Glorfindel’s smile broadened.  He was, perhaps, his friend reflected, rather less … romantic, now that his long-lost love had taken him in hand and turned him into a husband and father, but his contentment was much more pleasing to his friends.

‘Celebrían has informed me that he is everything I deserve,’ he admitted.  ‘And that she intends to take every opportunity to lead him astray.’

‘But at least he is not twins,’ Halatirno said philosophically.


Glorfindel rested on one elbow, angling his head to feel the sun’s caress across his jaw.  Arien shone brighter here in the Blessed Realm, but her warmth felt – more affectionate than ferocious.  More real and less distant.  He still like to saturate himself in her touch, but he no longer ached for something to dissipate the bitter cold left by the long trail into exile. 

‘He is my treasure,’ he said.  ‘He and his mother.’

‘You have worked long and hard to earn them,’ Halatirno told him.

‘More so than many hundreds of others?’  Glorfindel shook his head. ‘I doubt it.’

‘But …’ His friend shrugged and inspected him as he stretched out to relish the heat.  ‘Perhaps you merit little more – but you have been chosen …  You alone returned from Námo’s care to remind us that all was possible.  Only you straddled both sides of the Sundering Seas.’

‘Was it needed?’ Glorfindel asked.  He forced himself to breathe, reluctant to waste this moment of indulgence.  ‘Or was it … no more than display?’

Halatirno jerked his head.  Did it matter?  ‘Do you feel better here?  Forgiven?  Part of a world we abandoned?’ His dark eyes pinned Glorfindel, demanding that he answer honestly.

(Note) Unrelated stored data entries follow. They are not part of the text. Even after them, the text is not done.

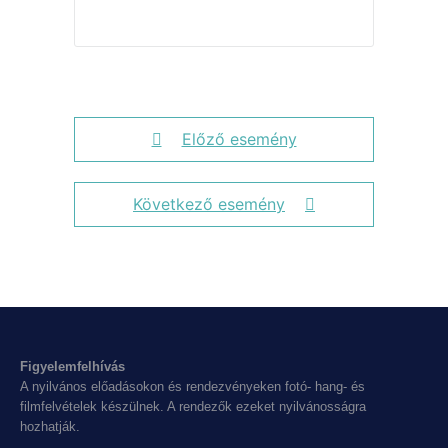
Előző esemény
Következő esemény
Figyelemfelhívás
A nyilvános előadásokon és rendezvényeken fotó- hang- és
filmfelvételek készülnek. A rendezők ezeket nyilvánosságra
hozhatják.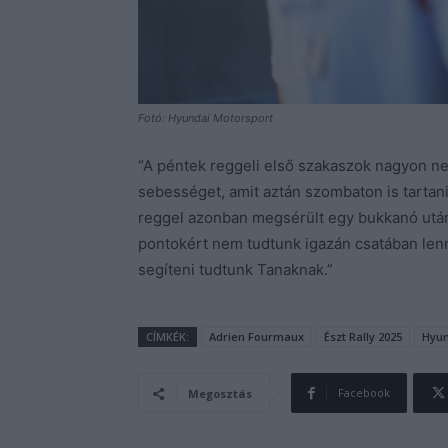
Fotó: Hyundai Motorsport
“A péntek reggeli első szakaszok nagyon n
sebességet, amit aztán szombaton is tartan
reggel azonban megsérült egy bukkanó után a
pontokért nem tudtunk igazán csatában lenni
segíteni tudtunk Tanaknak.”
CÍMKÉK:
Adrien Fourmaux
Észt Rally 2025
Hyun
Facebook
Megosztás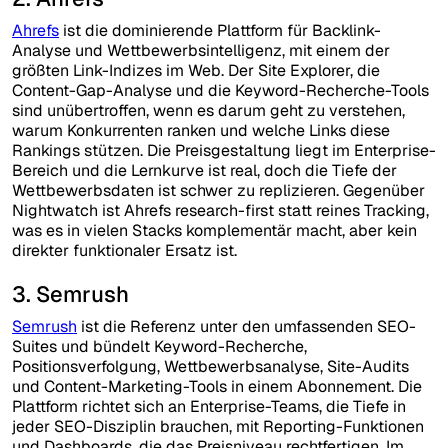
Ahrefs
ist die dominierende Plattform für Backlink-
Analyse und Wettbewerbsintelligenz, mit einem der
größten Link-Indizes im Web. Der Site Explorer, die
Content-Gap-Analyse und die Keyword-Recherche-Tools
sind unübertroffen, wenn es darum geht zu verstehen,
warum Konkurrenten ranken und welche Links diese
Rankings stützen. Die Preisgestaltung liegt im Enterprise-
Bereich und die Lernkurve ist real, doch die Tiefe der
Wettbewerbsdaten ist schwer zu replizieren. Gegenüber
Nightwatch ist Ahrefs research-first statt reines Tracking,
was es in vielen Stacks komplementär macht, aber kein
direkter funktionaler Ersatz ist.
3. Semrush
Semrush
ist die Referenz unter den umfassenden SEO-
Suites und bündelt Keyword-Recherche,
Positionsverfolgung, Wettbewerbsanalyse, Site-Audits
und Content-Marketing-Tools in einem Abonnement. Die
Plattform richtet sich an Enterprise-Teams, die Tiefe in
jeder SEO-Disziplin brauchen, mit Reporting-Funktionen
und Dashboards, die das Preisniveau rechtfertigen. Im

‘I am warm,’ Glorfindel said simply.  ‘For the first time in who-knows-how-long, I am warm and content.  If this is happiness – well.  It is more than I feel I deserve.’

Halatirno looked away to flick a tuft of thistledown from his sleeve.  ‘That is good to hear.  I think so, at any rate.’

Beside him, Glorfindel relaxed in the sunlight and allowed himself simply to be.  Even here, he relished the simple pleasure of the sun on his skin – but, here, it was not an unwitting attempt to heal wounds too deep to touch.  Here, there was no frozen waste within him, nothing missing.  Here, at last, he was home.